I hope that along with making Patch your go-to destination for community news, you’ll join Local Voices and let your voice be heard. If you’ve got something to say – say it on Patch!

This post is contributed by a community member. The views expressed in this blog are those of the author and do not necessarily reflect those of Patch Media Corporation. Everyone is welcome to submit a post to Patch. If you'd like to post a blog, go here to get started.

Lauri Lebo May 05, 2011 at 06:12 PM
As one of those former late-night non-elected persons still clutching my notebook in a city council meeting long after others had left, knowing that I still had to go back to the newsroom and write up the key elements of what happened for the next day's newspaper, I couldn't agree with Sara Steffens more.

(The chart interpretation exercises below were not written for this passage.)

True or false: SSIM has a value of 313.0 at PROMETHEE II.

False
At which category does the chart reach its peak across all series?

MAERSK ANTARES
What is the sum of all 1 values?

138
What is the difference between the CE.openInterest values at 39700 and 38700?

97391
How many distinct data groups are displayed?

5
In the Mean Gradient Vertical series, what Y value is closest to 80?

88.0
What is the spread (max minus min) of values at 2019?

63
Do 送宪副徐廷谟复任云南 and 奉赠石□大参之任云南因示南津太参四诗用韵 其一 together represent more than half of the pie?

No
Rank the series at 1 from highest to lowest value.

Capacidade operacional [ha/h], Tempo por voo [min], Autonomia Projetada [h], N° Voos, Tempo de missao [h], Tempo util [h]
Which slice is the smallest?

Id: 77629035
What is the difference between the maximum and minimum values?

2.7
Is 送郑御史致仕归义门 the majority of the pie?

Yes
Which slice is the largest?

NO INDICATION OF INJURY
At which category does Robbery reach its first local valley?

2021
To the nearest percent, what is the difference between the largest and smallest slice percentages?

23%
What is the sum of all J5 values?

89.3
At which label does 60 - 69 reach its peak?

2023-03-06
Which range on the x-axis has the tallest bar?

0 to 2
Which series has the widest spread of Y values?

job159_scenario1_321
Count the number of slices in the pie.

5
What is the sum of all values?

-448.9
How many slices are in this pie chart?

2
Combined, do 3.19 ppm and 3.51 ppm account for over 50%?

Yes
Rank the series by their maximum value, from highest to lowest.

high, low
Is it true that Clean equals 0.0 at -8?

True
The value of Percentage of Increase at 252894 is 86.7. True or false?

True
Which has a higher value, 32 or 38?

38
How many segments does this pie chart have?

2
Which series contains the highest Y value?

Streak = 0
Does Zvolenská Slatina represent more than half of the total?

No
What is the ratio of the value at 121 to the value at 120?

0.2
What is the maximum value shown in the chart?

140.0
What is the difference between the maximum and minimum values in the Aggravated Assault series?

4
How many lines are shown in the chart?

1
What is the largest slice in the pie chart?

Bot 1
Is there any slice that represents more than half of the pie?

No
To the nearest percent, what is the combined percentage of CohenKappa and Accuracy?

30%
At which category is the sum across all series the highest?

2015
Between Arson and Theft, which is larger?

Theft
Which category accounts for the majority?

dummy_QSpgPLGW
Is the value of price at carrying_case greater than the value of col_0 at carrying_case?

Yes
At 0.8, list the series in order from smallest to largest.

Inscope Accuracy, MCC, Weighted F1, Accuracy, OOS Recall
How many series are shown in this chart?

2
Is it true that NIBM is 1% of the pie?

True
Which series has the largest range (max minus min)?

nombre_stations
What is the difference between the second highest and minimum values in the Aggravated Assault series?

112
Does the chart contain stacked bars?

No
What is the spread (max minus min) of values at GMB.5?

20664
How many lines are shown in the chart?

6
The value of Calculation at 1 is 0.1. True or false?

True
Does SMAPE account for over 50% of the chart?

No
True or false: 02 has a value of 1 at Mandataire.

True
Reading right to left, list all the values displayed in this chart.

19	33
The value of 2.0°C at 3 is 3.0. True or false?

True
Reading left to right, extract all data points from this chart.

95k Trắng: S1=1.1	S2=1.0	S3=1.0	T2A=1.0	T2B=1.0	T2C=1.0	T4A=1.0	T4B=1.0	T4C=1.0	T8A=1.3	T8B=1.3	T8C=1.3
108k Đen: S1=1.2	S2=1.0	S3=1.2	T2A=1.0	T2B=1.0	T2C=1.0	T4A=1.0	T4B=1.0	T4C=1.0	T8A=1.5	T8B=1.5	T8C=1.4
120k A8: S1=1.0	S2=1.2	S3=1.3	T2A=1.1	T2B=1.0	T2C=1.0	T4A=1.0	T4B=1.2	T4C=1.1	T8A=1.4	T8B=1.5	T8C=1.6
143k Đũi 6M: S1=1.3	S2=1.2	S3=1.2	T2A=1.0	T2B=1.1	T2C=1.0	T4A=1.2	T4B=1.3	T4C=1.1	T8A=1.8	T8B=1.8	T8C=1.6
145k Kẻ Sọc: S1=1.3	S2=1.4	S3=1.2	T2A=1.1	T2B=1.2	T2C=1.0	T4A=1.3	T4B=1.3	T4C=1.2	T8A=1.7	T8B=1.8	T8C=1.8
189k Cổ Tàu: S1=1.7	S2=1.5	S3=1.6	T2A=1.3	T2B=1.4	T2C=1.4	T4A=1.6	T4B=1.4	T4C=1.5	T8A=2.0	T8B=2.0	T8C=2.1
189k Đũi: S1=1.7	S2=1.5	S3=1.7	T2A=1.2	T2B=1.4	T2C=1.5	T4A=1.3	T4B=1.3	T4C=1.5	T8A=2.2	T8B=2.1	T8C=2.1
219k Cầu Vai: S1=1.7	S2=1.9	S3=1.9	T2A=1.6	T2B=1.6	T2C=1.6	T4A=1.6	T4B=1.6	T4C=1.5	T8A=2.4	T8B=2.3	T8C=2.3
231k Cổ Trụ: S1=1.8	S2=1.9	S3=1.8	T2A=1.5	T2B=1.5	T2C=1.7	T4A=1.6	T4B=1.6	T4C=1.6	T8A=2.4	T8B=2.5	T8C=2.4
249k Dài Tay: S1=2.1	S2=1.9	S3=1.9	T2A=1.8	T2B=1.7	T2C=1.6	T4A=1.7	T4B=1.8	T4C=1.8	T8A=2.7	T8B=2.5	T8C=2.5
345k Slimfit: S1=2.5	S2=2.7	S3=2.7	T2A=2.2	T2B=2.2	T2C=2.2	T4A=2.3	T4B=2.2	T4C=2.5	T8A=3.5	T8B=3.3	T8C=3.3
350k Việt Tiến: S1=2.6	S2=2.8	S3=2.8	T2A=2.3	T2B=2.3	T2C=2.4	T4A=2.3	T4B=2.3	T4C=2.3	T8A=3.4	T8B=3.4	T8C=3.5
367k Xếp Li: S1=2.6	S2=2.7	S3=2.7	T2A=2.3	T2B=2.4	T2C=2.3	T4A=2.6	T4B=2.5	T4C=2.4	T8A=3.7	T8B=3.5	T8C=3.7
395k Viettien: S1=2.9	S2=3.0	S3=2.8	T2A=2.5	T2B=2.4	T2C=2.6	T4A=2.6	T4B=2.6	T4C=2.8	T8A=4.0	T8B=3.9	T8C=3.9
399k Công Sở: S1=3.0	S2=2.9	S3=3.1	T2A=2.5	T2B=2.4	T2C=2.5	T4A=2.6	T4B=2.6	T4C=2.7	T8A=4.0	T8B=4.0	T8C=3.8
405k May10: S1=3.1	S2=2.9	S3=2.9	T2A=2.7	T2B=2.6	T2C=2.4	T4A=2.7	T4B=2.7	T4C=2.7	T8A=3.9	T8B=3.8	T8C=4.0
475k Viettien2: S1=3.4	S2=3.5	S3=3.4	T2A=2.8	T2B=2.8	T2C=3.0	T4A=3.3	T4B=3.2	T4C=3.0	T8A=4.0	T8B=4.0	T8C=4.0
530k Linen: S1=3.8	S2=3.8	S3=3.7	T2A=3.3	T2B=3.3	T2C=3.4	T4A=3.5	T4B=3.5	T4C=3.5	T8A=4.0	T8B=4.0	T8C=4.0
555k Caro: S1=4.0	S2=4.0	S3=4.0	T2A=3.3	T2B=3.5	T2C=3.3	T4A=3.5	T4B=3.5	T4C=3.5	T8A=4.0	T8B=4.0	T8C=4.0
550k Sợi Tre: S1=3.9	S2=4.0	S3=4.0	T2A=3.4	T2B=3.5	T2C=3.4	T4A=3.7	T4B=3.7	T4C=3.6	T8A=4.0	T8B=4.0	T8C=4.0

Journalists can't stay up all night doing journalism for free when they have to get up in the morning for another job that actually pays the bills. Which is why The Newspaper Guild is calling on Arianna to talk to the Newspaper Guild about ways to build a sustainable business model for everyone, not just one built on the labor of unpaid writers. Hey Arianna, you know where to find us. Sincerely, Lauri Lebo
George October 15, 2011 at 09:35 PM
Patch has turned into another propaganda arm for Arianna and her ilk. Sad really, as the original version showed promise for local content. Next.
Laurie Buck October 15, 2011 at 11:00 PM
Propaganda? Where?
Dave McCoy October 16, 2011 at 12:24 AM
George, as a contributor to Patch, I would be very interested to know where you discerned propaganda.
Blake Fleetwood November 04, 2011 at 06:57 PM
Patch is a wonderful opportunity to air local issues... It gives voice to people who have been silent for too long because they don't happen to own a printing press.